The task: How many lines of the data hold the word "pixel"? State the number and nothing else.

Records provided:
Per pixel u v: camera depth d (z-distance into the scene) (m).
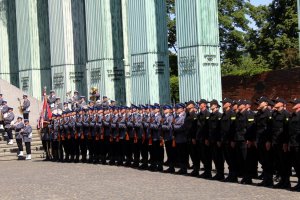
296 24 54.06
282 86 36.47
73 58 41.09
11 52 48.47
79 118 29.09
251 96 38.34
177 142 22.23
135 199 16.67
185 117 21.84
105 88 38.03
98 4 38.09
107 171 24.41
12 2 48.38
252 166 19.14
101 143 27.78
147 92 34.31
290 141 17.30
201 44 30.84
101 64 38.16
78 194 18.11
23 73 45.19
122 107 26.75
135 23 34.75
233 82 39.56
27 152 32.59
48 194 18.41
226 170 23.31
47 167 27.45
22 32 44.94
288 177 17.83
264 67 55.38
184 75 31.64
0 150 33.69
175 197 16.72
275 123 17.81
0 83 44.19
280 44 54.91
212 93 31.22
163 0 34.81
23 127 32.75
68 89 40.75
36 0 44.75
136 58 34.84
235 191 17.42
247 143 19.02
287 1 55.47
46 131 31.41
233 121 19.39
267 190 17.45
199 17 30.84
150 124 23.89
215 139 20.08
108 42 38.22
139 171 23.97
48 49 45.12
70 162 29.67
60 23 40.84
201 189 18.09
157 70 34.47
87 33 38.88
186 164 22.36
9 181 22.36
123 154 26.64
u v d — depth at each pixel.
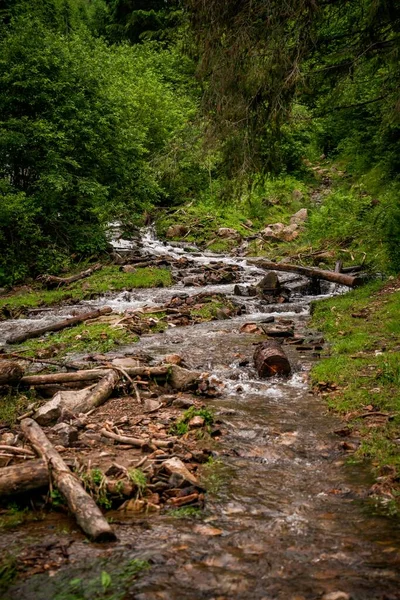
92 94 20.14
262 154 11.78
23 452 5.00
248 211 26.56
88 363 8.34
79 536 3.88
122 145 20.64
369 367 7.71
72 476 4.45
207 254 21.50
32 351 9.58
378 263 15.90
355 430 5.86
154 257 19.83
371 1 9.94
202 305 13.23
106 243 20.14
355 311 11.55
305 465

Written solution: 2